Le fils de Wadick Kirallah raconte ses souvenirs de la vie de son père.

Selon le fils de Wadick Kirallah, c’est en colportant que Wadick rencontre sa première femme, Adèle Parent, une canadienne-française de Saint-Gabriel, chez qui Wadick était hébergé pendant qu’il « faisait les rangs ». Ensemble, ils décident d’ouvrir le premier magasin général de Saint-Gabriel.

Wadick se marie et établit le premier magasin général de Saint-Gabriel.

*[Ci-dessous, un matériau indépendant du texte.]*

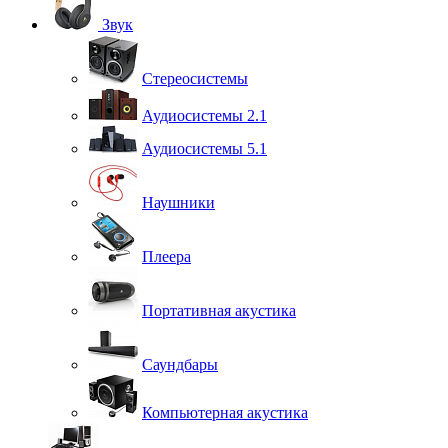
Звук
Стереосистемы
Аудиосистемы 2.1
Аудиосистемы 5.1
Наушники
Плеера
Портативная акустика
Саундбары
Компьютерная акустика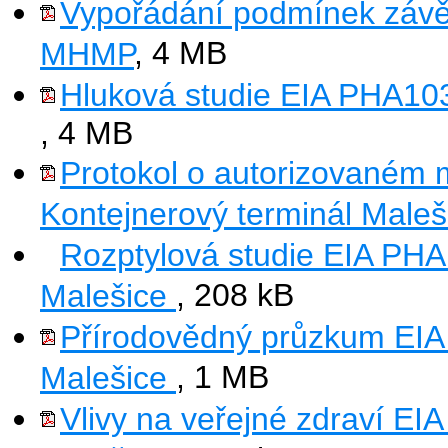
Vypořádání podmínek závěru
MHMP
, 4 MB
Hluková studie EIA PHA103
, 4 MB
Protokol o autorizovaném
Kontejnerový terminál Male
Rozptylová studie EIA PHA
Malešice
, 208 kB
Přírodovědný průzkum EIA
Malešice
, 1 MB
Vlivy na veřejné zdraví EI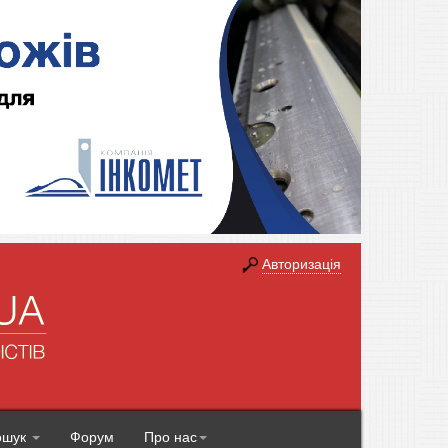
Авторизація
ошук
Форум
Про нас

Adèle succombe à la grippe espagnole et Wadick Kirallah se remarie en 1919 à Sainte-Flavie avec une autre canadienne-française, Marie-Louise Bérubé ; ils retournent ensemble à Saint-Gabriel, au magasin général.

Wadick se remarie !

Les deux frères de Wadick ont le même itinéraire commercial. Après avoir été colporteurs, ils ouvrent eux aussi des magasins généraux dans d’autres villages de la région, ainsi que dans la ville de Rivière-du-Loup. En 1935, Abraham finit par mettre sur pied un magasin de vêtements et de chaussures à Rimouski.

Publicités pour A. Kirallah & Cie, parues dans Le Progrès du Golfe, 23 août 1935.

Après son décès en 1957, ce sera son neveu, le plus jeune fils de Wadick, qui reprendra le magasin pour en faire un pilier de la rue principale de Rimouski.

Publicités et vœux du Magasin Kirallah, parus dans Le Progrès du Golfe le 8 avril 1960.
Publicités et vœux du Magasin Kirallah, parus dans Le Progrès du Golfe le 21 mars 1968.
Publicités et vœux du Magasin Kirallah, parus dans Le Progrès du Golfe le 19 décembre 1969.

Kirallah Chaussures

Rimouski, été 2015, Kirallah Chaussures « une entreprise familiale rimouskoise, fondée en 1935 » ( http://www.kirallahchaussures.com/ ).

Aujourd’hui, Kirallah Chaussures Dames et Enfants est un magasin bien connu dans la capitale régionale du Bas-Saint-Laurent et dans les environs. Le nom de ce magasin, « Kirallah », ne suscite pas de curiosité ou de surprise auprès de la population, car Kirallah est considéré comme un nom « de la place »

« Depuis trois générations, cette boutique spécialisée offre des chaussures et des accessoires de mode aux femmes et aux enfants. » (http://www.kirallahchaussures.com/ )

« Kirallah » devient donc un nom rimouskois à travers la reproduction du capital familial dans un contexte de stratégies matrimoniales et commerciales intimement imbriquées dans les processus de colonisation des régions rurales et d’enracinement des communautés.

Conclusion

Les trajectoires des Aboussafy-Kirallah font ressortir des constantes dans l’histoire plus globale des migrations : des familles et des individus négociant l’expérience diasporique, l’enracinement et la mobilité géographique continue.